Camping… the horror… the horror…

7 April 2015

*Of course, my family are completely the opposite. They could not care less about mess. Welcome to my own personal Hell. I have never told them that I have this fastidious streak and I’m pretty sure they don’t know the true depths it runs… or maybe they do…

**My wife and I went camping on North Stradbroke Island for New Years Eve 1999 with the Smiths just for one night. We were yet to have kids and I was just getting to know the Smiths and I really didn’t want to make a tit of myself. So I quashed my dirt aversion and just went with the flow. I recall four-wheel-driving, beer, the beach, beer, fireworks, beer, meat, beer, beans, beer, bacon, beer, eggs, beer, rum, Jägermeister, laughing my arse off, more beer and the drop toilet from Hell. I came to at 5am when I actually heard the sun rise and it proceeded to peel my eyelids open with a rusty spork. I was lying in half in a tiny tent with a mouthful of sand – Sand! It’s just dirt with ocean views – skin crusted with salt, clothes that reeked of farts and the fire and I’m pretty sure from the headache I was now suffering that I had slept face down using a tent peg for a pillow. No, camping is not my thing.

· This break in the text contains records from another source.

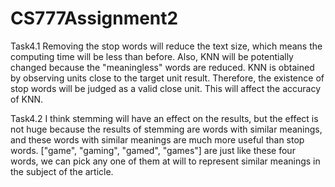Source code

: # CS777Assignment2
Task4.1
Removing the stop words will reduce the text size, which means the computing time will be less than before. Also, KNN will be potentially changed because the "meaningless" words are reduced. KNN is obtained by observing units close to the target unit result. Therefore, the existence of stop words will be judged as a valid close unit. This will affect the accuracy of KNN.

Task4.2
I think stemming will have an effect on the results, but the effect is not huge because the results of stemming are words with similar meanings, and these words with similar meanings are much more useful than stop words. ["game", "gaming", "gamed", "games"] are just like these four words, we can pick any one of them at will to represent similar meanings in the subject of the article.

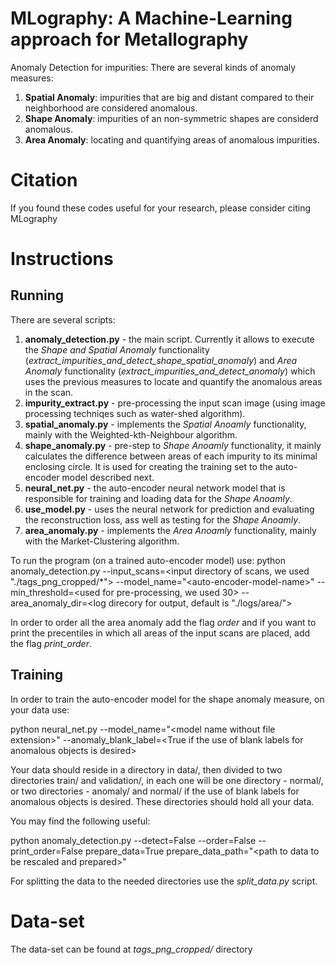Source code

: # MLography: A Machine-Learning approach for Metallography

Anomaly Detection for impurities: There are several kinds of anomaly measures:
1. **Spatial Anomaly**: impurities that are big and distant compared to their neighborhood are considered anomalous.
2. **Shape Anomaly**: impurities of an non-symmetric shapes are considerd anomalous.
2. **Area Anomaly**: locating and quantifying areas of anomalous impurities.

# Citation

If you found these codes useful for your research, please consider citing MLography

# Instructions
## Running

There are several scripts:
1. **anomaly_detection.py** - the main script. Currently it allows to execute the *Shape and Spatial Anomaly* functionality (*extract_impurities_and_detect_shape_spatial_anomaly*) and *Area Anomaly* functionality (*extract_impurities_and_detect_anomaly*) which uses the previous measures to locate and quantify the anomalous areas in the scan.
1. **impurity_extract.py** - pre-processing the input scan image (using image processing techniqes such as water-shed algorithm). 
2. **spatial_anomaly.py** - implements the *Spatial Anoamly* functionality, mainly with the Weighted-kth-Neighbour algorithm.
2. **shape_anomaly.py** - pre-step to *Shape Anoamly* functionality, it mainly calculates the difference between areas of each impurity to its minimal enclosing circle. It is used for creating the training set to the auto-encoder model described next.
2. **neural_net.py** - the auto-encoder neural network model that is responsible for training and loading data for the *Shape Anoamly*.
3. **use_model.py** - uses the neural network for prediction and evaluating the reconstruction loss, ass well as testing for the *Shape Anoamly*.
2. **area_anomaly.py** - implements the *Area Anoamly* functionality, mainly with the Market-Clustering algorithm.

To run the program (on a trained auto-encoder model) use:
python anomaly_detection.py --input_scans=<input directory of scans, we used "./tags_png_cropped/\*"> --model_name="\<auto-encoder-model-name\>" --min_threshold=<used for pre-processing, we used 30> --area_anomaly_dir=<log direcory for output, default is "./logs/area/">

In order to order all the area anomaly add the flag *order* and if you want to print the precentiles in which all areas of the input scans are placed, add the flag *print_order*.

## Training

In order to train the auto-encoder model for the shape anomaly measure, on your data use:

python neural_net.py --model_name="\<model name without file extension\>" --anomaly_blank_label=\<True if the use of blank labels for anomalous objects is desired\>

Your data should reside in a directory in data/, then divided to two directories train/ and validation/, in each one will be one directory - normal/, or two directories - anomaly/ and normal/ if the use of blank labels for anomalous objects is desired. These directories should hold all your data.

You may find the following useful:

python anomaly_detection.py --detect=False --order=False --print_order=False prepare_data=True prepare_data_path="\<path to data to be rescaled and prepared\>"

For splitting the data to the needed directories use the *split_data.py* script.

# Data-set
The data-set can be found at *tags_png_cropped/* directory
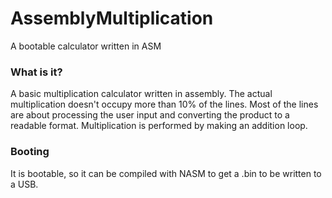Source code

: # AssemblyMultiplication
A bootable calculator written in ASM

### What is it? ###
A basic multiplication calculator written in assembly.
The actual multiplication doesn't occupy more than 10% of the lines.
Most of the lines are about processing the user input and converting
the product to a readable format. Multiplication is performed by 
making an addition loop.

### Booting ###
It is bootable, so it can be compiled with NASM to get a .bin
to be written to a USB.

***I am typing this while my wife snores next to me and in a moment of divine synchronicity, she let rip. The prosecution rests its case.

****While the handheld Dyson was seriously considered, the single boiler Vibiemme coffe machine and my coffee grinder was, for me at least, a no-brainer. Right up until my wife caught me measuring it and our luggage did it in any way seem even vaguely beyond he realms of possibility or common sense.